Originally Posted By: Astro_Guy
You highlighted "That's why Toyota doesn't allow 10,000-mile OCI's on TGMO 0W-20 SN, despite its SN rating." and yet my Toyota dealer does perform 10K OCIs on the two Prius we own. Are you saying that the dealer is using something other than TGMO 0w20 or what?
No, we're talking about the 2018 Camry four-cylinder here. It specs 10,000 miles on 0W-16 and 5,000 miles on anything else.
For the Camry V6 or Prius, it's 10,000 miles on 0W-20 and 5,000 miles on anything else.
Toyota's logic in xW-20 was that since 0W-20 is synthetic, they can do a longer OCI with that. Since they don't have OEM certifications like GM dexos1, this obscure recommendation regarding 0W-20 arises, as they have no way of distinguishing between synthetic and conventional otherwise.
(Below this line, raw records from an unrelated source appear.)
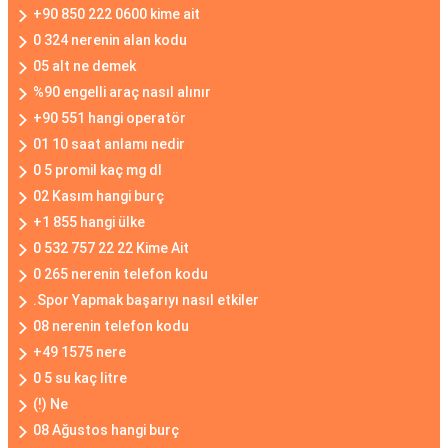
+90 850 222 0600 kime ait
0 324 nerenin alan kodu
05 alt ne demek
%90 engelli araç nasıl alınır
+90 551 hangi operatör
01 10 saat anlamı nedir
0 5 promil kaç mg dl
02 Kasım hangi burç
+1 855 hangi ülke
0 532 757 22 22 Kime Ait
0 265 nerenin telefon kodu
.Spor Yapmak başarıyı nasıl etkiler
08 nerenin telefon kodu
+49 1575 nere
0 5 su kaç litre
(!) Ne
08 Ağustos hangi burç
For the 0W-16 case, my guess is that it uses the GF-6B technology, which hasn't become official. The new Camry's release beat the official release of GF-6B by a year or so. So, they are probably saying that you can do 10,000 miles on a GF-6 synthetic versus 5,000 miles on a GF-5 synthetic. Again, the lack of an OEM certification is the culprit behind the confusion here.
Regarding GF-6B, the newly introduced 0W-16 would have to pass all its draft tests because it makes no sense from a financial point for ExxonMobil to reformulate and retest it, which costs millions of dollars, when the specification becomes official next year.